Autre erreur qui pour moi montre que Scott n'a pas bien compris ni son sujet, ni l'époque qu'il filme, les anachronismes. J'entend l'argument du féminisme et de la condition des femmes et venant du réalisateur d'un des films les plus féministes de l'histoire, j'ai nommé Thelma et Louise (1991), cela fait sens, mais transposer cette idéologie au bas moyen-âge va forcément conduire à un énorme anachronisme, ce n'était ni l'époque, ni le contexte, ni même les mentalités, d'ailleurs une réplique le montre bien quand on dit à Dame Marguerite que si il y a procès c'est pour l'honneur de son mari ou que ce dernier doit lui donner son aval pour entreprendre ce même procès. Ainsi le film a le cul entre deux chaises, d'un côté ces libertés avec la réalité historique de l'autre l'envie manifeste de rendre un film se voulant aux plus proches des faits narrés. Résultat l'ensemble devient bancal et à aucun moment je ne me sens concerné, ni ne rentre en empathie avec les personnages.


Les personnages son assez bien traités, là encore si l'on fait fi soucis déjà mentionnés. Jean de Carrouges, est un possédant dont l'unique motivation est sa propre gloire, un matérialiste qui n'a que peu de considérations pour les autres et notamment les siens, un personnage qui se révélera plutôt antipathique, incarné par un Matt DAMON dont le jeu volontairement retenu, j'avais utilisé de la métaphore du joueur de fond de cour en tennis pour décrire son jeu dans une autre critique, sied parfaitement je trouve à l'idée que l'on peut se faire d'un tel homme à une telle époque.


L'excellent Adam DRIVER, une fois de plus pourra t'on noter, incarne lui l'antagoniste Jacques Le Gris, écuyer charmant et charmeur, profiteur et jouisseur, à un tel point que pour lui le consentement féminin est de facto acquis et que la notion de viol n'existe pas. Ceci révèle une nouvelle erreur de direction et de scénario, le fait de filmer de la même façon, avec la même intensité, la même photographie, le même dispositif la scène de viol et le "devoir conjugal" pose problème, car dès lors quel crédit apporter aux déclaration de Dame Marguerite ? Scott une fois de plus semble ne pas avoir compris son sujet.

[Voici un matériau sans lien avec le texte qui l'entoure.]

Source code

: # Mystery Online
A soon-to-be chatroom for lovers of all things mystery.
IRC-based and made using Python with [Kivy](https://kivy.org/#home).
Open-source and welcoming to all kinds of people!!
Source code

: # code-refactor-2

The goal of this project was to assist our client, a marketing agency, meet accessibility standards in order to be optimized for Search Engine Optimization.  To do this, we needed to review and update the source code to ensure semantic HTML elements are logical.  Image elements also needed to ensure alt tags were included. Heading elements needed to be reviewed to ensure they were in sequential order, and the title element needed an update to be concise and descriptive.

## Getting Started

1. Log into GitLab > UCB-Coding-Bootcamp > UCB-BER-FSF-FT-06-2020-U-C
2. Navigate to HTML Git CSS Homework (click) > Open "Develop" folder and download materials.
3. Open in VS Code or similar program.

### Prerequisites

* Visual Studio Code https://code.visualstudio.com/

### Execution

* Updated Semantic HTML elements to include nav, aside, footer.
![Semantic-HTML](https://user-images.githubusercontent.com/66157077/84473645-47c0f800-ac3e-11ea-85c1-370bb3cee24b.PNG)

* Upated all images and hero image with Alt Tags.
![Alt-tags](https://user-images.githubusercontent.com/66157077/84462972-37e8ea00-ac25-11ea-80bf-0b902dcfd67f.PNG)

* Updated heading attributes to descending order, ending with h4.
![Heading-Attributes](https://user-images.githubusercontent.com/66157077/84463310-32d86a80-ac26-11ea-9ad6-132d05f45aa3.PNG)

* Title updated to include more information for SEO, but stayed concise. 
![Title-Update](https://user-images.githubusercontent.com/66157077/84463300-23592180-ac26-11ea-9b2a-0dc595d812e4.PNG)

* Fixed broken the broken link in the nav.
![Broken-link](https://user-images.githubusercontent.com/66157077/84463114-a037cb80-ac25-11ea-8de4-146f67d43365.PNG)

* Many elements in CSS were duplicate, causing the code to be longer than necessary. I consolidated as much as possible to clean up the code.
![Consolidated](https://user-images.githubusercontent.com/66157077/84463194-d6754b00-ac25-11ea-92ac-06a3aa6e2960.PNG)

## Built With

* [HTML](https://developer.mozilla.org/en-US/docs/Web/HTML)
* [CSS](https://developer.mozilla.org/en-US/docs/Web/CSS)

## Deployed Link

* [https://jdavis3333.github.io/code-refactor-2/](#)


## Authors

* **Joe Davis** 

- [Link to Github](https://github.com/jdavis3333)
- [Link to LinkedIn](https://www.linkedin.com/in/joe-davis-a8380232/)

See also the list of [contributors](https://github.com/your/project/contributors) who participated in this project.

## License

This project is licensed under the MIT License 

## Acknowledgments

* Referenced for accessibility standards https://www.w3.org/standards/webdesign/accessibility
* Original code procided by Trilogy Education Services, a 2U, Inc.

Quant à cette dernière, si derrière l'excellence du jeu de Jodie COMER, on trouve une femme finalement assez forte, il y a encore autour d'elle des fautes historiques qui décidemment me sortent trop du film.


La mise en scène en elle-même est brillante, le spectacle d'ensemble plutôt réussi sur le plan formel, la photographie se tient, même si la Normandie n'est pas au-dessus de cercle polaire, mais on dira que c'était pour faire moyenâgeux selon Hollywood, cette époque trouble et barbare quelque part entre Le Nom de la Rose (1986) et le post apocalyptique, il y a un bel effort de direction artistique, mais pour moi c'est un petit Ridley SCOTT qui ne parvient jamais à totalement traiter les différents axes de narration qu'il ouvre, qui s'embourbe dans une vision trop contemporaine dans un film qui se veut historique et il est toujours très risqué de transposer des questions modernes à des époques aussi éloignées à moins de prendre le partie net de tout romancer et pas de s'attacher à coller à une réalité historique.


Dommage j'avais envie d'aimer ce film.